OK, start the party.
“Animal Kingdom,” a reworking of the brilliantly grim 2010 Australian film, is the kind of series you expect to find on AMC, FX or even HBO. How it ended up on TNT is anybody’s guess, but it’s the sort of show that can transform a network.
That boy is Josh (Finn Cole). After the ambulance takes his mother’s body away, he calls the grandmother he hasn’t seen in years, Smurf (Ellen Barkin, owning the screen). She comes to pick him up and install him at her Southern California beach community compound. There he meets his mother’s brothers (Scott Speedman, Ben Robson, Jake Weary), a group of criminal man-boys who steal at will, party hard and resort to violence as a first resort.
Pretty quickly Josh figures out why his damaged mother kept him away from this clan. That realization becomes even more clear when a fourth uncle, Andrew (Shawn Hatosy), arrives fresh from prison, resentful and full of crazy. But Josh has nowhere else to go. So he tries to adapt.
The series retains the film’s essentials — the powerful matriarch, the casual criminality — but adds elements of the original “Point Break” and “Sons of Anarchy.” These are not bad elements to add.

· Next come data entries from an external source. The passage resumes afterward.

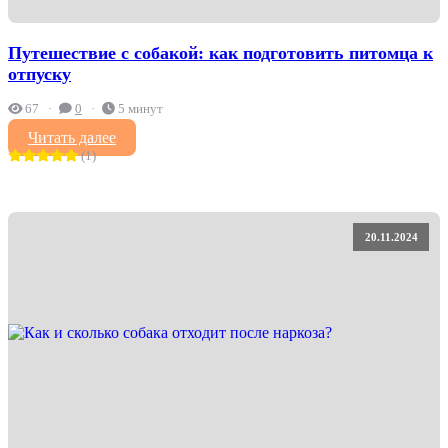
Путешествие с собакой: как подготовить питомца к
отпуску
67
0
5 минут
Читать далее
(1)
20.11.2024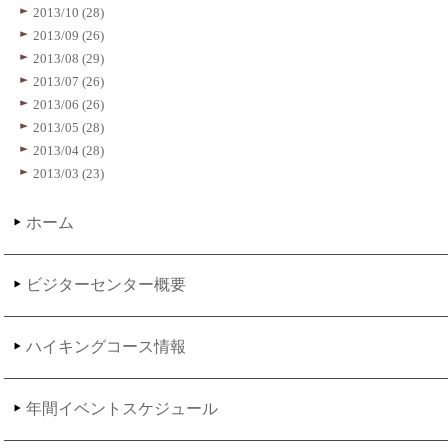
2013/10 (28)
2013/09 (26)
2013/08 (29)
2013/07 (26)
2013/06 (26)
2013/05 (28)
2013/04 (28)
2013/03 (23)
ホーム
ビジターセンター概要
ハイキングコース情報
年間イベントスケジュール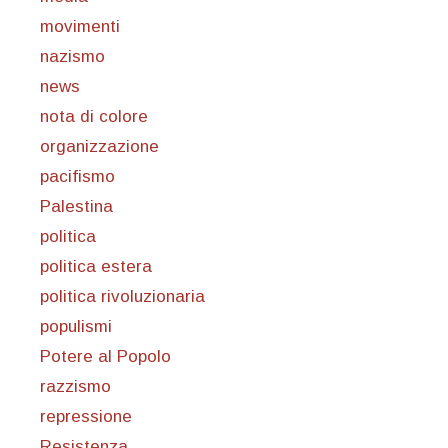
movimenti
nazismo
news
nota di colore
organizzazione
pacifismo
Palestina
politica
politica estera
politica rivoluzionaria
populismi
Potere al Popolo
razzismo
repressione
Resistenza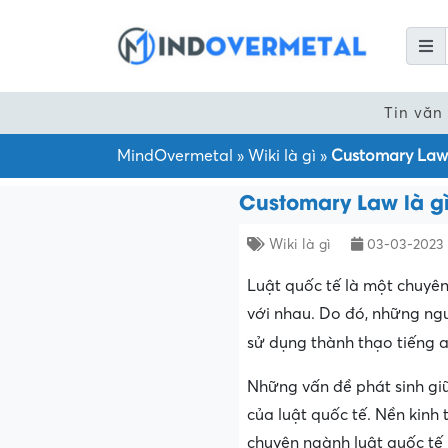
Tin văn
MindOvermetal
»
Wiki là gì
»
Customary Law 
Customary Law là g
Wiki là gì
03-03-2023
Luật quốc tế là một chuyê
với nhau. Do đó, những ngư
sử dụng thành thạo tiếng 
Những vấn đề phát sinh giữ
của luật quốc tế. Nền kinh 
chuyên ngành luật quốc tế 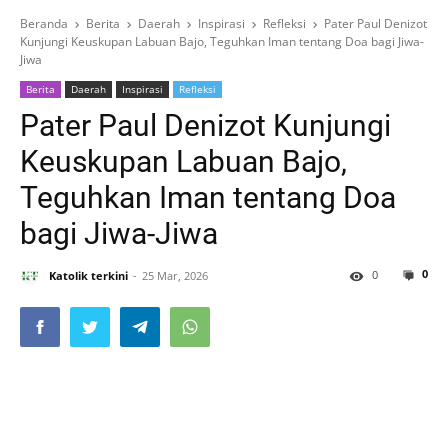
Beranda
Berita
Daerah
Inspirasi
Refleksi
Pater Paul Denizot
Kunjungi Keuskupan Labuan Bajo, Teguhkan Iman tentang Doa bagi Jiwa-
Jiwa
Berita
Daerah
Inspirasi
Refleksi
Pater Paul Denizot Kunjungi
Keuskupan Labuan Bajo,
Teguhkan Iman tentang Doa
bagi Jiwa-Jiwa
0
0
Katolik terkini
25 Mar, 2026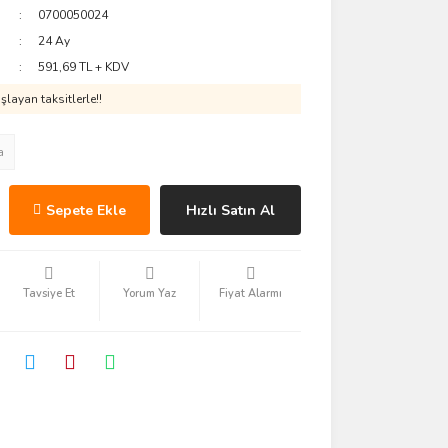
0700050024
24 Ay
591,69 TL + KDV
layan taksitlerle!!
a
Sepete Ekle
Hızlı Satın Al
Tavsiye Et
Yorum Yaz
Fiyat Alarmı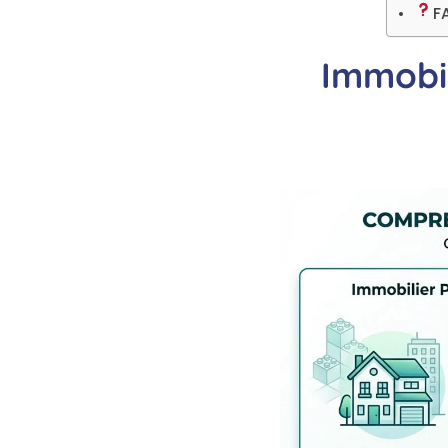
F
Immobil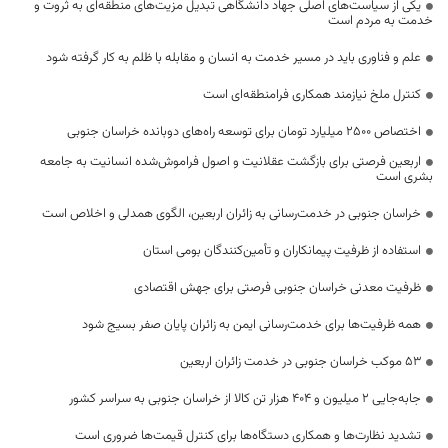
یکی از سیاست‌های اصلی جهاد دانشگاهی تبدیل مزیت‌های منطقه‌ای به ثروت و
خدمت به مردم است
علم و فناوری باید در مسیر خدمت به انسان و مقابله با ظلم به کار گرفته شود
کنترل ملخ نیازمند همکاری فرامنطقه‌ای است
اختصاص 2500 میلیارد تومان برای توسعه راه‌های دوبانده خراسان جنوبی
اربعین فرصتی برای بازگشت عقلانیت و اصول فراموش‌شده انسانیت به جامعه
بشری است
خراسان جنوبی در خدمت‌رسانی به زائران اربعین، الگوی همدلی و اخلاص است
استفاده از ظرفیت پیمانکاران و تأمین‌کنندگان بومی استان
ظرفیت معدنی خراسان جنوبی فرصتی برای جهش اقتصادی
همه ظرفیت‌ها برای خدمت‌رسانی ایمن به زائران پایان صفر بسیج شود
53 موکب خراسان جنوبی در خدمت زائران اربعین
جابه‌جایی 2 میلیون و 404 هزار تن کالا از خراسان جنوبی به سراسر کشور
تشدید نظارت‌ها و همکاری دستگاه‌ها برای کنترل قیمت‌ها ضروری است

It also stresses the tension between Barkin’s mad queen and each of her offspring, who parade around naked before her, threaten her, snort coke in front of her and yet bow to her. Barkin has been waiting for and deserving a role this good for decades, and she sinks her teeth squarely into it.
As gritty, dysfunctional family, crime-fueled dramas go, “Animal Kingdom” roars with dark promise.
Tom Long is a longtime culture critic.